Give back only the lines in the records below from the one with "middle mcp: (359, 476)" to the one with "thumb mcp: (739, 492)", both inclusive, word for word.
:: Supplied data ::
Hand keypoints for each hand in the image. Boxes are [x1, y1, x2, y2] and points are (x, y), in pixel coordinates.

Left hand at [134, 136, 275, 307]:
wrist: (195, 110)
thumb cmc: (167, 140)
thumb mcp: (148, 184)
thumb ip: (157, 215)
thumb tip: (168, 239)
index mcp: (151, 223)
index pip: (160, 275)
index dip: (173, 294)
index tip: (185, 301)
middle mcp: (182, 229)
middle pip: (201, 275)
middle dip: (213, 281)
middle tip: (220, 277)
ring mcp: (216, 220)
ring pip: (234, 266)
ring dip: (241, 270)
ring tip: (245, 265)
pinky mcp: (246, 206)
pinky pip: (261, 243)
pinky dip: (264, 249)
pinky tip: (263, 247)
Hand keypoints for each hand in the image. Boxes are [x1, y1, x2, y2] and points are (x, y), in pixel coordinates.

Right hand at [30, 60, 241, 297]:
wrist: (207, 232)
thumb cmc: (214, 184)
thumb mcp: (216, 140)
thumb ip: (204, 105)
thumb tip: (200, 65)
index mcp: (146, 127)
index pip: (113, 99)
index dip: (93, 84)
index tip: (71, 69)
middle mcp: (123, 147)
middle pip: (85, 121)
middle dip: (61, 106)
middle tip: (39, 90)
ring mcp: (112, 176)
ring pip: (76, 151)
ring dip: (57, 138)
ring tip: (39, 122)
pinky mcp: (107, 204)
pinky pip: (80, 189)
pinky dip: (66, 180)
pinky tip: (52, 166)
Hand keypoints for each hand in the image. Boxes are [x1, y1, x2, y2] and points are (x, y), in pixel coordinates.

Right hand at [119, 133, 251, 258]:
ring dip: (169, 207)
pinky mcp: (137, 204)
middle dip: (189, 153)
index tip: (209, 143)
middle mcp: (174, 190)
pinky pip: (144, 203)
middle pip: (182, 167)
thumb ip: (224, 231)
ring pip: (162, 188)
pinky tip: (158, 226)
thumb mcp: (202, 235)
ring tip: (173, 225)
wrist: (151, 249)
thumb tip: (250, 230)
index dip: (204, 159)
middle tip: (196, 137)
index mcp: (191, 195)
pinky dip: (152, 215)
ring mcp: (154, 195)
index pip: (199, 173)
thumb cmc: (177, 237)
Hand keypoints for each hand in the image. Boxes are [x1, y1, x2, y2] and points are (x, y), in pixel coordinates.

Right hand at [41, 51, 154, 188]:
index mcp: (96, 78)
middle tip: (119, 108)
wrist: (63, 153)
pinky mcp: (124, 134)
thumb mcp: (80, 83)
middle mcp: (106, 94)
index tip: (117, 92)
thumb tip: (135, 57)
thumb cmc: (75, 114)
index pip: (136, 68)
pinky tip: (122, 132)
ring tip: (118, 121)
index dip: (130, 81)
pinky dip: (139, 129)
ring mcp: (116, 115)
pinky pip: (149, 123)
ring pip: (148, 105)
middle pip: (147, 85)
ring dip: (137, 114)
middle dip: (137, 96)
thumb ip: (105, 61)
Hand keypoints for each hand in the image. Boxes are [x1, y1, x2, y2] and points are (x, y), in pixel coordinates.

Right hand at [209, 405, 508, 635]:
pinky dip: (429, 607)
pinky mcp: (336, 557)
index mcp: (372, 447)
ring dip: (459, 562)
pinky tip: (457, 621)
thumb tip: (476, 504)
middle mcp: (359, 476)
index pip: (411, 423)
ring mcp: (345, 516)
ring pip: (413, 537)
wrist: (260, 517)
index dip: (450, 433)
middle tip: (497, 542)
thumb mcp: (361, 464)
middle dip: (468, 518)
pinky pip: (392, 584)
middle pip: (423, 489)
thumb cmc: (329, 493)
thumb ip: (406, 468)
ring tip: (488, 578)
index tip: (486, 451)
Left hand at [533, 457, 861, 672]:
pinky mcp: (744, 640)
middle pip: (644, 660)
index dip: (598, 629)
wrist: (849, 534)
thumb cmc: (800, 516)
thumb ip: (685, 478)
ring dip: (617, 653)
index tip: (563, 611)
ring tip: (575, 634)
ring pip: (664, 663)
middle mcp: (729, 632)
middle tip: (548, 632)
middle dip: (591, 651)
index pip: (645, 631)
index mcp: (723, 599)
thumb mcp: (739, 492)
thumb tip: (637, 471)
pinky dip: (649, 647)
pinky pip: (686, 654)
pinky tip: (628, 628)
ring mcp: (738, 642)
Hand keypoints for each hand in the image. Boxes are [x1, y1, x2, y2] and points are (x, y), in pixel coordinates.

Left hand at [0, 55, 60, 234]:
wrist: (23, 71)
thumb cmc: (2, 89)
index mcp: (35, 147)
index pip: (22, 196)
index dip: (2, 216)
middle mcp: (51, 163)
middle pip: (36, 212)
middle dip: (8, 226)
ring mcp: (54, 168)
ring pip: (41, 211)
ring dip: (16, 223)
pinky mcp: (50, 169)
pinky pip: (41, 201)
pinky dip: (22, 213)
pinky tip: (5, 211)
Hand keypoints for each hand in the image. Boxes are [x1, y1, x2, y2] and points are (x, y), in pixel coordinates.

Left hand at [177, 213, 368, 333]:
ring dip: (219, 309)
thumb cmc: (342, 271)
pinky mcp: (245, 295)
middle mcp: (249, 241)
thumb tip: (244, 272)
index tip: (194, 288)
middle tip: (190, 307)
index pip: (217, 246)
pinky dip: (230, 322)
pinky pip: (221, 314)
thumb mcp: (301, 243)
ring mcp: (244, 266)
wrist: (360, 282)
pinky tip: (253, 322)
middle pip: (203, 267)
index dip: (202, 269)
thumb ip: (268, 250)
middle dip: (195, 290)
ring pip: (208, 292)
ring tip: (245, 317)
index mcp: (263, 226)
:::
* _Result_:
middle mcp: (359, 476)
index pip: (411, 423)
ring mcp: (345, 516)
ring pip: (413, 537)
wrist: (260, 517)
index dip: (450, 433)
middle tip: (497, 542)
thumb mcp: (361, 464)
middle dip: (468, 518)
pinky pip: (392, 584)
middle pip: (423, 489)
thumb cmc: (329, 493)
thumb ip: (406, 468)
ring tip: (488, 578)
index tip: (486, 451)
Left hand at [533, 457, 861, 672]:
pinky mcp: (744, 640)
middle pip: (644, 660)
index dip: (598, 629)
wrist: (849, 534)
thumb cmc: (800, 516)
thumb ip: (685, 478)
ring dip: (617, 653)
index tip: (563, 611)
ring tip: (575, 634)
ring pip: (664, 663)
middle mcp: (729, 632)
middle tip: (548, 632)
middle dip: (591, 651)
index pip: (645, 631)
index mcp: (723, 599)
thumb mcp: (739, 492)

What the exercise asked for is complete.